In or out? — that is the question that a new cross-party campaign would have put
to the British people. And so they’re launching their “People’s Pledge” today. The idea is that voters would promise to support only those parliamentary candidates who back a referendum
on our membership of the EU. The signatures will then be enumerated, presented on a website, and — it is hoped — shock Westminster into delivering the referendum itself. At the very
least, it might persuade some candidates to face up to, and meet, the tide of public opinion on Europe.
It seems we’ve been here, or somewhere like it, before now. Daniel Hannan, for instance, launched a campaign last year to collect signatures for an EU referendum. But the timing of this latest attempt is slightly more resonant. It was only last week that David Cameron delivered a flat-out “no” to the idea of a referendum, disappointing Peter Bone’s wife in the process.
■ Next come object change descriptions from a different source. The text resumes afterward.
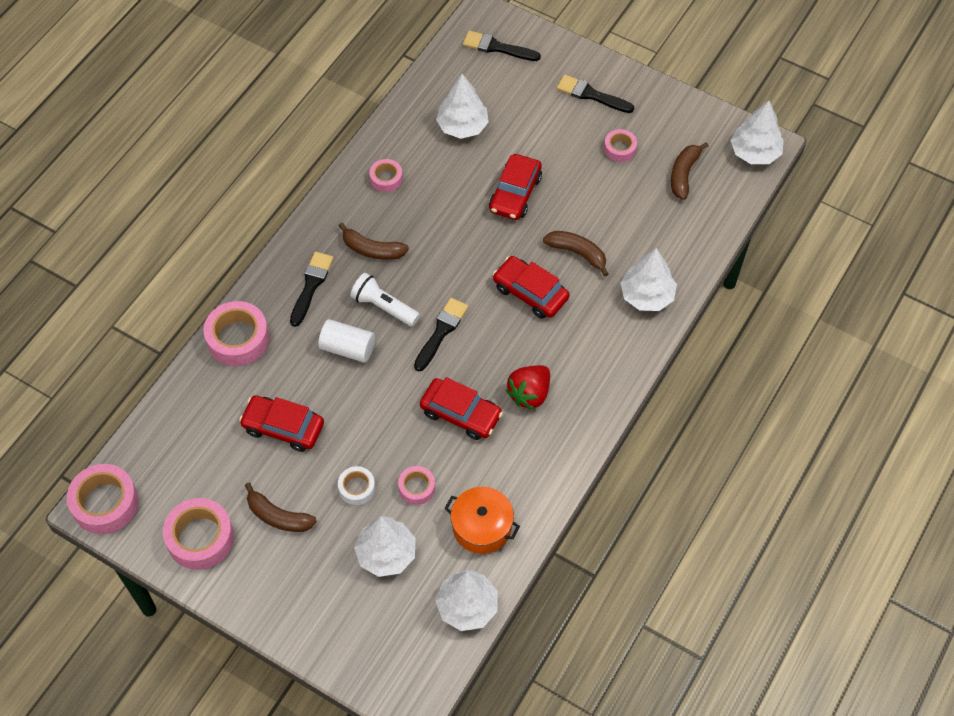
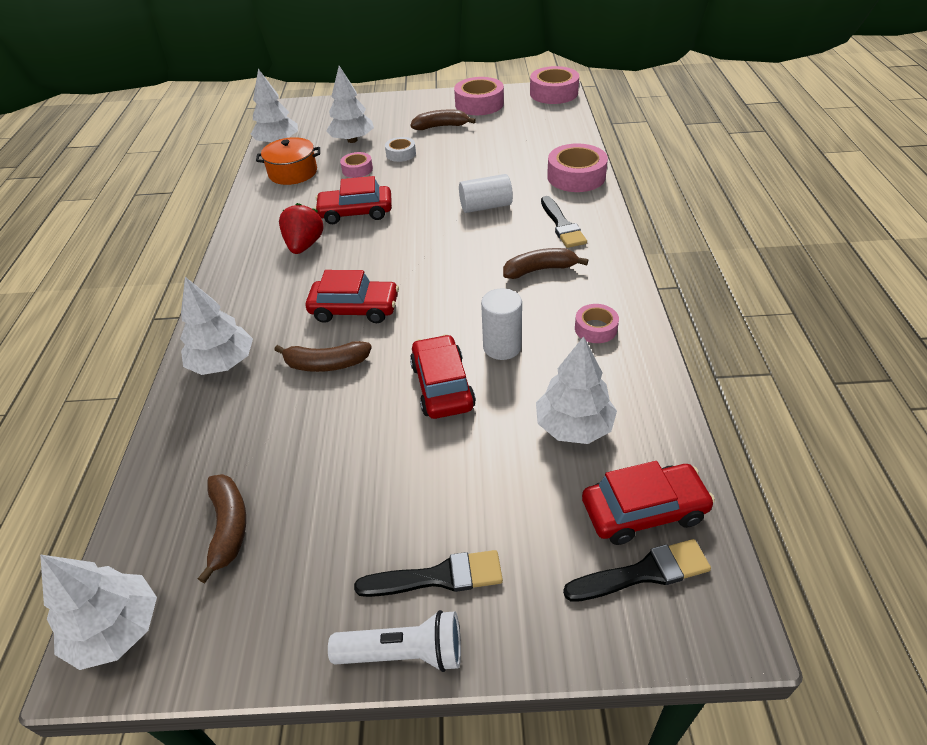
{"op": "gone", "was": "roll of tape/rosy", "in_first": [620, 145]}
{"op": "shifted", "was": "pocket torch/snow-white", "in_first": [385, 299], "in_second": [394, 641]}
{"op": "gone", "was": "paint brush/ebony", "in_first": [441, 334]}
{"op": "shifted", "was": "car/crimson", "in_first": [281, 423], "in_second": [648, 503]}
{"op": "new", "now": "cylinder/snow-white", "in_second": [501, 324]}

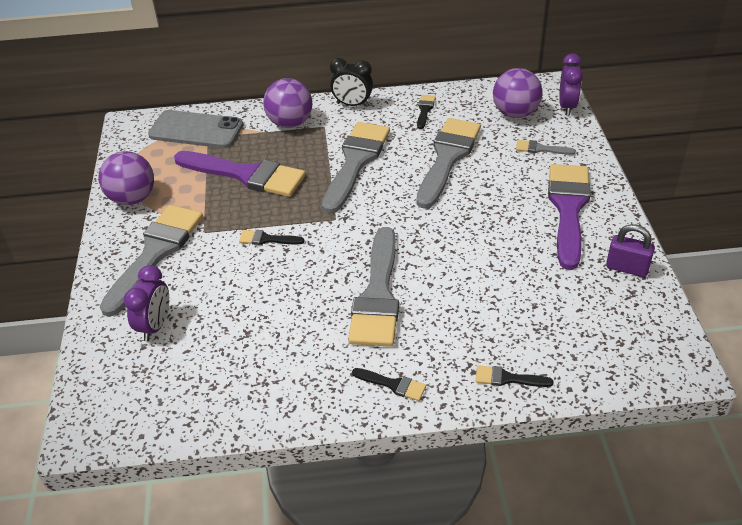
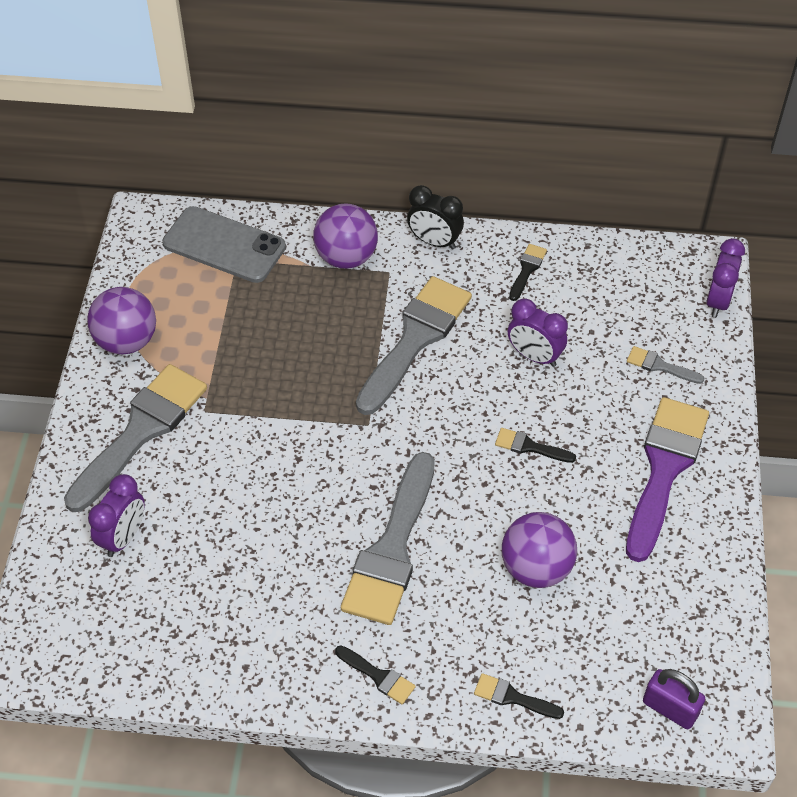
{"op": "shifted", "was": "ball/royal purple", "in_first": [517, 93], "in_second": [539, 550]}
{"op": "swapped", "was": "paint brush/ash-grey", "now": "alarm clock/royal purple", "in_first": [448, 163], "in_second": [538, 332]}
{"op": "gone", "was": "paint brush/royal purple", "in_first": [239, 174]}
{"op": "shifted", "was": "small lock/royal purple", "in_first": [630, 250], "in_second": [674, 699]}
{"op": "shifted", "was": "paint brush/ebony", "in_first": [271, 237], "in_second": [535, 445]}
And it has just passed three years since Nick Clegg pledged his own referendum: a pledge that was subsequently dropped, and which injects today’s politics with several doses of bittersweet irony.
So what about the numbers? A YouGov poll for today’s Mail suggests that the public is fiercely behind the idea of a referendum on the EU. 61 per cent back it, against 25 per cent who oppose it. And, what’s more, 54 per cent of respondents would prefer an EU referendum to one on the Alternative Vote. That’s considerably higher than the proportion of people who, in past opinion polls, suggest they would actually vote for us to leave Europe. Which is to say, even non-Eurosceptics want this referendum. It is, they must contend, a simple matter of democracy.